Ademais, tem-se a vingança e a crueldade praticada por qualquer dos lados “inimigos”. Quem pode mais, em dado momento, dedica-se ao extermínio dos outros, dos diferentes, dos que pensam de forma diversa.
A carta de Assuero, que mostra um reino comparável à União Europeia – livre circulação, benefícios da civilização, paz universal – alega que, para manter tais pressupostos e a estabilidade e a tranquilidade, se faz necessário o extermínio de um povo mal-intencionado. Para manter a paz, faça-se a guerra.
Relevantes, também, alguns acontecimentos paralelos à narrativa principal.
Assuero vivia de forma luxuosa: renda, musselina, púrpura, linho, prata e alabastro. No terceiro ano de seu reinado, ofereceu um banquete aos nobres e governadores das províncias que se estendeu por cento e oitenta dias. Após esta festa, deu um banquete ao povo de Susa que durou sete dias. É dito que o rei e Amã esbanjavam em festas e bebedeiras. Por fim, após a ascensão de Mardoqueu, o rei Assuero impôs um tributo sobre todo o continente e as ilhas – evidentemente, um reflexo das despesas ilimitadas da corte.

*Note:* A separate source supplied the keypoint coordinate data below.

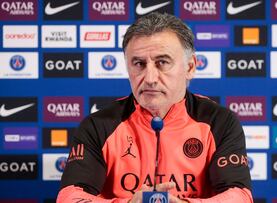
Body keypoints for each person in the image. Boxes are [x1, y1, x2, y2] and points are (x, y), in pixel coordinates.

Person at [57, 12, 253, 203]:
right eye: (139, 64)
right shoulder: (98, 126)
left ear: (190, 67)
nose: (150, 78)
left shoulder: (219, 121)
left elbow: (239, 196)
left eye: (162, 63)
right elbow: (69, 197)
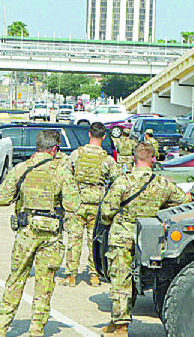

No início da narrativa, conta-se que Mardoqueu, alto funcionário da corte, teve um sonho que ele interpretou como um aviso de que o rei Assuero seria assassinado. A suposta interpretação de Mardoqueu é bem enviesada e, aparentemente, ele queria mesmo era se vingar de dois guardas do palácio. A partir do sonho, Mardoqueu informou ao rei que os eunucos Bagatã e Tares planejavam matá-lo. Assuero aplicou a tortura aos eunucos que, surpresa!, confessaram e foram supliciados.
O
sonho de Mardoqueu é belo e pleno de símbolos apocalípticos, e o transcrevo
aqui:
Gritos e ruídos, ribomba o trovão, treme o chão, tumulto sobre toda a terra. Dois enormes dragões avançam, ambos prontos para o combate. Lançam um rugido; ao ouvi-lo, todas as nações se preparam para a guerra contra o povo dos justos. Dia de trevas e de escuridão! Tribulação, aflição, angústia e espanto caem sobre a terra. Transtornado de terror diante dos males que o esperam, todo o povo justo se prepara para morrer e invoca a Deus. Ora, de seu grito, como de uma pequena fonte, brota um grande rio, de águas caudalosas. A luz se levanta com o sol. Os humildes são exaltados e devoram os poderosos.
Os humildes, exaltados, devoram os poderosos. Nada de piedade quando os antigos humildes passam a deter o poder.
O
nome hebreu de Ester era Hadassa. O nome Ester pode vir da deusa
babilônica Ishtar ou do persa stareh, que significa estrela.
(A tradução utilizada foi a da Bíblia de Jerusalém).